Hence, the basis of our actions should be based upon Islam, whereas philosophy
ought to be considered as an independent discipline. It should also
be noted that the thrust of Ghazzali’s argument is not against philosophy, but
rather its use. His main concern is that the philosophers are drawing
conclusions from their ‘arguments’ that are not valid.
Muhammad Iqbal sees no contradiction between faith and reason.
Iqbal (1877-1938 CE) in this century is considered the poet-philosopher of
Islam, his works have been extremely influential in the revival of Islamic
thought. He was born in (what is now) Pakistan but studied in Britian and
Germany, thus providing insight into both philosophical traditions. He
thinks that both thought and intuition arise from the same source and don’t
oppose each other, but rather are complimentary. Reason aims at understanding
the physical world and existence, whereas religious experience aims at
transcending this world and achieving the knowledge of the ultimate.

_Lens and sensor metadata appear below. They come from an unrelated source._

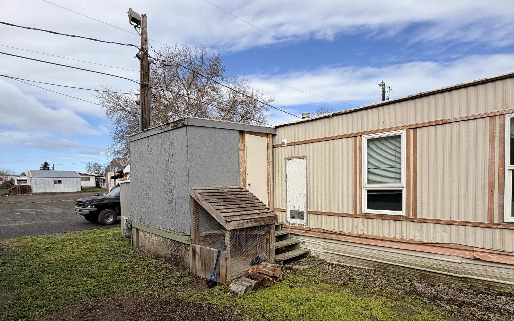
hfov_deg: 101.5
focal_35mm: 15
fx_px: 210
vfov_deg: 73.9
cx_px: 259
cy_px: 193
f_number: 2.2
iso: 20
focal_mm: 2.22
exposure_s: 1/799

Iqbal then thinks that it is necessary for Muslims to engage themselves in the
study and science of philosophy in order to redefine Islamic culture, which is
now confronted with a more advanced western civilization. If Muslim
thinkers fail in this challenge, then Muslim thought may be absorbed by Western
philosophy, as the two cultures begin to integrate further.
This debate is not uniquely Islamic, similar debates have persisted in
Christian thought as well. While religious tensions in Europe were
hindering analytical thought, it was flourishing in Muslim lands. As the
Churches influenced decreased a more dynamic movement emerged in Europe brining
with it a whole new worldview moving towards reason and away from dogma.
Today many Christian theologians also use philosophy to justify their positions,
as is similar among certain Muslim groups. The irritating problem,
however, is to uphold the conclusion of these theists on purely philosophical
grounds, in the face of a challenge from radical skepticism.